Blog | June 26, 2024
By Rich Ratcliff
With our new release of ResponseID, our in-survey fraud detection technology, we have data to shed light on unseen survey fraud in a way that makes us rethink the usual programmatic survey checks.
Over the years, there have been evolutionary moments when the research process and how we protect it have changed. At one point in our evolution, someone said, ‘We need to record how long it takes the participant to take the survey’; thus, the term ‘Speeders’ was born. The idea here was that the data shows as “straight-lined,” an obvious sign of rushing through a series of questions.
After our most recent upgrade to ResponseID, we carved out a subset of 10,000 responses across clients and projects to measure impact. One glaring finding: researchers relying solely on post-survey evaluation will miss significant fraudulent behavior.

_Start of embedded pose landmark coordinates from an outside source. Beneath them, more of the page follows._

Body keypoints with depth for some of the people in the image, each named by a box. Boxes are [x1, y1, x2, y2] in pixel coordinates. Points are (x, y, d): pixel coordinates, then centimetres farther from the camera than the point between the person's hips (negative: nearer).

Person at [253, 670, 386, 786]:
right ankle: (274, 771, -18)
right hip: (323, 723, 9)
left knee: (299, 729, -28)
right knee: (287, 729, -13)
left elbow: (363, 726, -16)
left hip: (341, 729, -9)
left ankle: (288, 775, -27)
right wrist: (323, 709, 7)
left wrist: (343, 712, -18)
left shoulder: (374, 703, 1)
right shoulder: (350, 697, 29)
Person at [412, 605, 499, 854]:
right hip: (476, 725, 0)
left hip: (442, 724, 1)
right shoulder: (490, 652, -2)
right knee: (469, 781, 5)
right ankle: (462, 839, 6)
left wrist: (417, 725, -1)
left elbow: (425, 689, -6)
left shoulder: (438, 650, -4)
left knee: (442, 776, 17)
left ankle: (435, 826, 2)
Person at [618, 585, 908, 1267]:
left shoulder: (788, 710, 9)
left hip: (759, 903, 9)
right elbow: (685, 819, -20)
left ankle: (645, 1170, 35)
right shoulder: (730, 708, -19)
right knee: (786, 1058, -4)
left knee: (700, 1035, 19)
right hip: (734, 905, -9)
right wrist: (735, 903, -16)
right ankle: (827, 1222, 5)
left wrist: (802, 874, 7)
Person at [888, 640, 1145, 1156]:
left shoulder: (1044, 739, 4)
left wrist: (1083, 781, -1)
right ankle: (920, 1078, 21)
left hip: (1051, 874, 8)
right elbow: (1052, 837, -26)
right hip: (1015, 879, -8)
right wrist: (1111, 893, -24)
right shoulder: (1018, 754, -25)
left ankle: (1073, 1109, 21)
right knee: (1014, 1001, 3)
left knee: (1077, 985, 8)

Today, Fraudsters are exerting more effort to present open-ended answers that look better. This is slowing down the speed of their exercise and rendering speed checks less effective. ResponseID data reveals that ~5% of responses exhibited clear markers of fraud, such as copy/paste patterns, real-time translation usage, and open development consoles during their survey activities. The verbatims were far from ‘bad content’. These fraudulent responses are designed to look authentic, making them difficult to detect through traditional methods.
One telling metric stems from a comparison of LOI between the fraudsters and the real people. When comparing the response lengths of those who were QC’d versus those who were marked as Qualified Complete, the lengths differed by only 3%.
This minor difference highlights how yesterday’s quality checks may be outdated. Today’s bad actor has learned those old tricks.
Implementing real-time fraud prevention and removing 5% from the completion process can significantly reduce downstream impact. This approach enhances data quality and believability and offers substantial operational benefits for market researchers.
Here’s how:
Time Savings: By identifying and excluding fraudulent responses in real-time, researchers can save significant amounts of time that would otherwise be spent on post-survey fraud detection, correction and replacement.
Improved Data Quality, Clarity and Believability: Removing fraudulent responses results in a cleaner, more reliable dataset.
Operational Efficiency: Reducing fraudulent responses minimizes the need for extensive data cleaning and validation, allowing researchers to focus more on analysis and interpretation.
Cost Reduction: Early fraud detection reduces the resources spent on dealing with fraudulent data, including both financial and opportunity costs.
We often see the QC metric as a singular, simplified number. However, we have grown to see it in a more nuanced way. ResponseID is a valuable link in your data quality chain. It provides in-depth insights into respondent behaviors so researchers can make better decisions faster.